В тот самый момент, когда Трибуле, покачиваясь от отчаяния, направлялся облачиться в шутовскую ливрею, граф де Монклар вошел в приемную и попросил аудиенции. Несколько мгновений спустя он входил к королю.
– Ну, что? Как мошенник? – нетерпеливо спросил Франциск, не скрывая опасений.
– Он схвачен, сир.
– Схвачен? – обрадованно вскрикнул Франциск. – Браво, Монклар!.. Надеюсь, вы повесите злодея во время ближайшего заседания!
– Я сделал лучше, сир! – сказал главный прево, мрачно ухмыльнувшись. – Ваше величество просил меня придумать нечто особенное для этого негодяя.
– Знаю, что вы опытны в этом деле.
– Я закрыл этого проходимца в камере трупов в Монфоконе, – сказал главный прево с ужасающим спокойствием. – Перед железной дверью в хранилище трупов я поставил десять стражников. Я отдал им приказ: открыть дверь только через восемь дней… Ваше величество находит этот вид мучений достаточным?
– Ужасно! – едва слышно пробормотал немного побледневший король.
– Если ваше величество того пожелает, я прикажу открыть дверь и повесить негодяя как раз над тем помещением, в котором он теперь находится.
– Вы полагаете, он долго будет мучиться?
– Не больше четырех-пяти дней… Голод и жажда убивают быстро… Я проделывал интересные опыты в этой области… Так надо открывать дверь, сир?
– Ну, раз уж это началось, – протянул король. – Так умереть или эдак… какая разница?
– И я так думаю, – холодно проговорил Монклар.
– Не будем больше говорить об этом, граф!
– Понял, сир… Ваше величество обещал принять преподобного отца Игнасио Лойолу.
– И правда… Пригласите его…
Теперь наше любопытство привлечет мрачная личность графа де Монклара. Несмотря на крайнюю важность встречи короля с Лойолой, о которой мы расскажем в дальнейшем, давайте сначала займемся главным прево.
Месье де Монклар отправился из Лувра верхом, в сопровождении двух десятков вооруженных людей. Лицо его отнюдь не было злым или жестоким: черты его были застывшие, одеревеневшие, словно лишенные всякой чувствительности. Взгляд тоже не был жестким, просто он никогда не выражал обычных человеческих чувств.

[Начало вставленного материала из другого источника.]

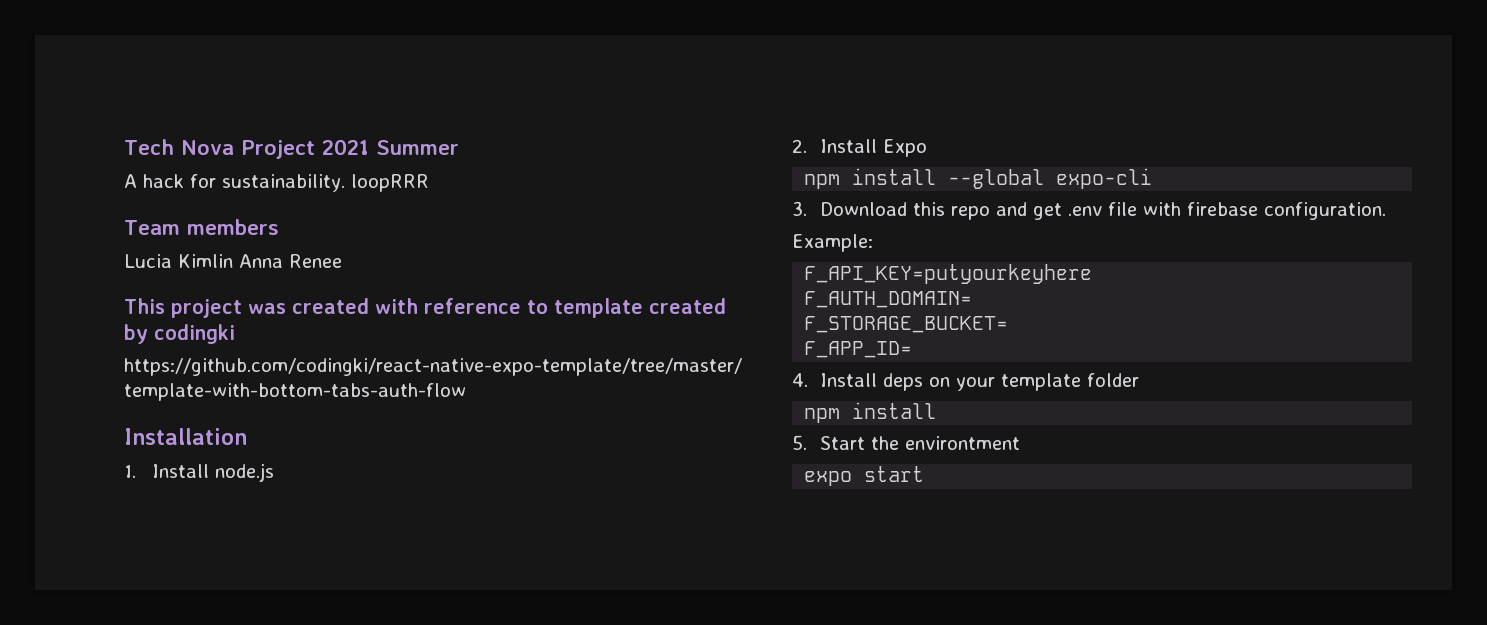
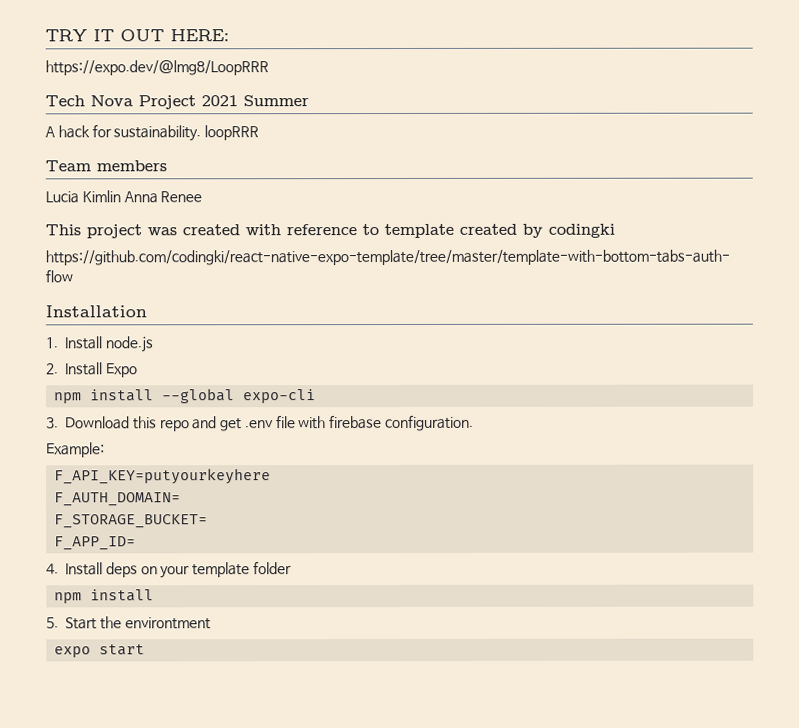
(124, 147) none -> [45,29,229,42] [45,60,269,76] TRY IT OUT HERE: // https://expo.dev/@lmg8/LoopRRR //

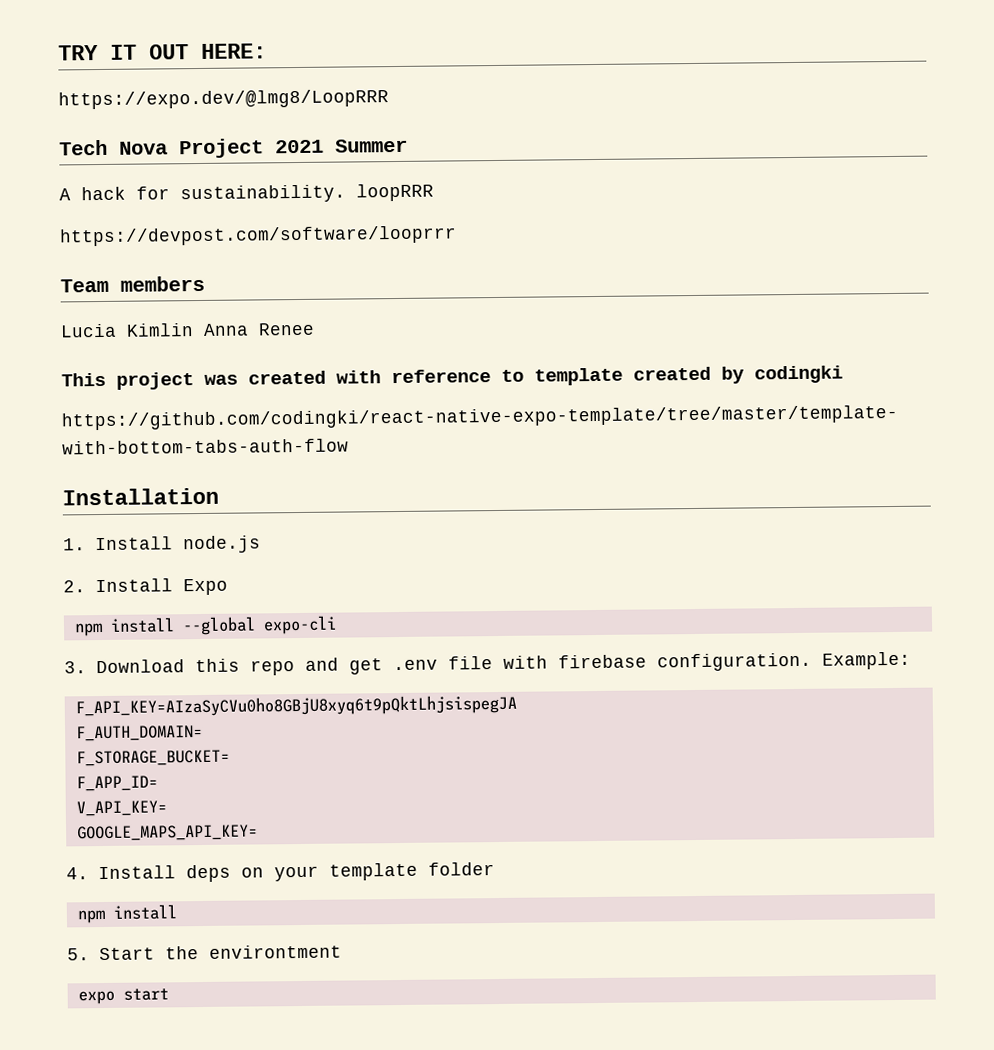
(260, 133) none -> [59,225,457,247] // https://devpost.com/software/looprrr
(475, 423) // -> (813, 662) none
[54,468,272,485] F_API_KEY=putyourkeyhere -> [74,694,517,718] F_API_KEY=AIzaSyCVu0ho8GBjU8xyq6t9pQktLhjsispegJA
(137, 543) none -> [75,800,167,817] [76,824,258,842] // V_API_KEY= // GOOGLE_MAPS_API_KEY=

Речь его нельзя было назвать ни резкой, ни уверенной; она была тусклой.
Он говорил палачу: «Повесьте эту женщину» таким тоном, каким бы сказал своему камердинеру: «Оденьте меня».
Даже отчаянные храбрецы испытывали страх перед этим мрачным олицетворением следствия. Когда он, угрюмый, индифферентный, шел по городу, Париж дрожал от ужаса, который вызывал этот человек.
Поговаривали, что главный прево храбр до безрассудства. Не раз он в одиночку и без оружия проникал в такие притоны, из которых посторонние не выходят живыми. Порой он появлялся в кабачках, пользовавшихся дурной славой, и одного явления прево было достаточно, чтобы там устанавливалась мертвая тишина.